**** Excerpted data

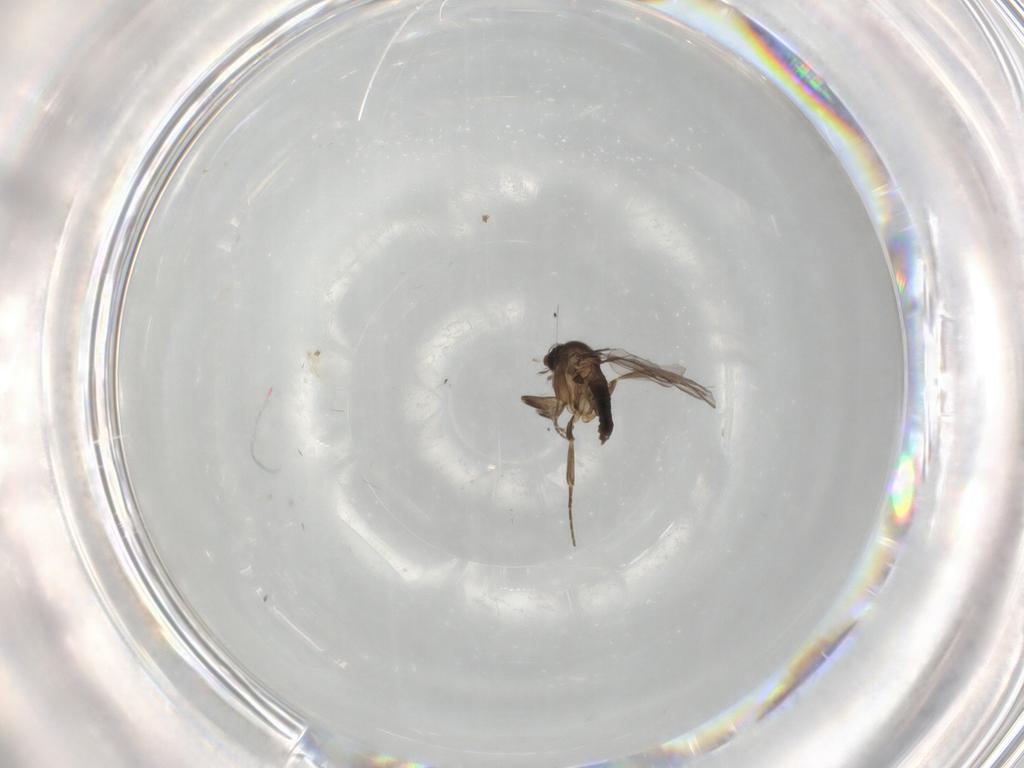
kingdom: Animalia
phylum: Arthropoda
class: Insecta
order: Diptera
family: Phoridae
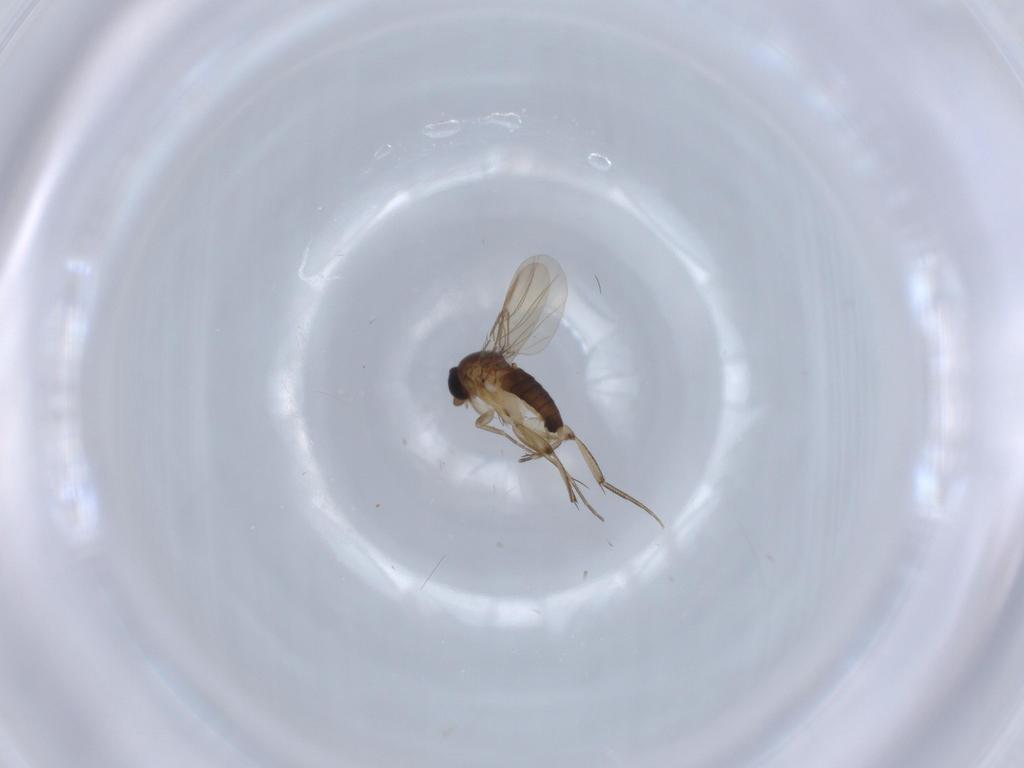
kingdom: Animalia
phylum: Arthropoda
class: Insecta
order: Diptera
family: Phoridae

********

Given exercise:
Copy out the naming lines for every item above word for word, leaving out the pictures.

The output:
kingdom: Animalia
phylum: Arthropoda
class: Insecta
order: Diptera
family: Phoridae
kingdom: Animalia
phylum: Arthropoda
class: Insecta
order: Diptera
family: Phoridae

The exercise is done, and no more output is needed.